Andrews was not the only rider in the kiwi team to hit the boards, with Bryony Botha coming down in a mix of riders in the hectic two-rider women's madison, and world champion Aaron Gate stalled in his late chase by a crash in the men's omnium.
The Keirin world champion competing in the sprint competition, qualified sixth and had moved impressively through to the semifinal stage in match-racing. However she clipped the back wheel of Japanese rider, Mina Sato coming into the final lap of the first in the best-of-three semifinal. The kiwi rider fell heavily, with the medical team treating her before being taken away for further tests.
It meant Andrews was unable to continue in the competition, and is unlikely to be risked in today's keirin competition given her high world ranking.
Meanwhile Botha was able to return to her race with Michaela Drummond, finishing a respectable fifth place, although after moving to a share of second place mid-race, they were only able to pick up a single point in the final five sprints.
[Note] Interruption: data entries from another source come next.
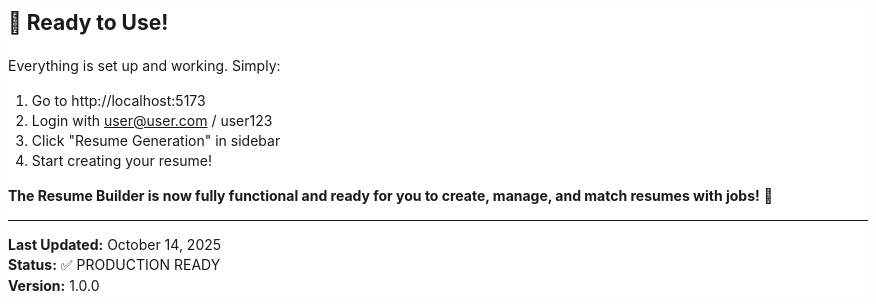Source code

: 
## 🚀 Ready to Use!

Everything is set up and working. Simply:

1. Go to http://localhost:5173
2. Login with user@user.com / user123
3. Click "Resume Generation" in sidebar
4. Start creating your resume!

**The Resume Builder is now fully functional and ready for you to create, manage, and match resumes with jobs!** 🎉

---

**Last Updated:** October 14, 2025  
**Status:** ✅ PRODUCTION READY  
**Version:** 1.0.0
Points race world champion, Aaron Gate produced a superb second half of the four-discipline men's omnium competition, finishing fourth only five points out of a medal, moving up from 12th after two events.
Gate was in 12th place following the 10km scratch race and 10km tempo race. He showed his supreme skill and endurance to win the elimination race, staying safe early, and then displaying his strength and speed to dominate the final five sprints to move up six spots to seventh overall, 22 points behind the leader.
He was the standout rider in the concluding Points race, the discipline where he is the individual world champion. The kiwi attacked throughout the exhausting 25km event where points are awarded every 10 laps, moving into medal contention.
His final move was thwarted when the race was reset following a crash 12 laps from the finish, with his main rivals able to recover sufficiently to mark the kiwi in the closing laps, finishing fourth only five points off the podium.
"I didn't set it up too well in the first two races but reset and came back strongly," said Gate.
"I gave it a good nudge but the crash didn't play into my favour with my competitors starting to fatigue.
New Zealand's sole sprinter, Sam Dakin finished 11th in the men's keirin, forcing his way into the 7-12th final where he rode powerfully but was edged on the line, but picked up useful points as he pushes to earn New Zealand a slot for the Paris Olympics.
The final day of competition sees Dakin in the men's sprint, Ally Wollaston in the omnium, Olivia King, and Rebecca Petch in the keirin, and Gate and Campbell Stewart in the madison.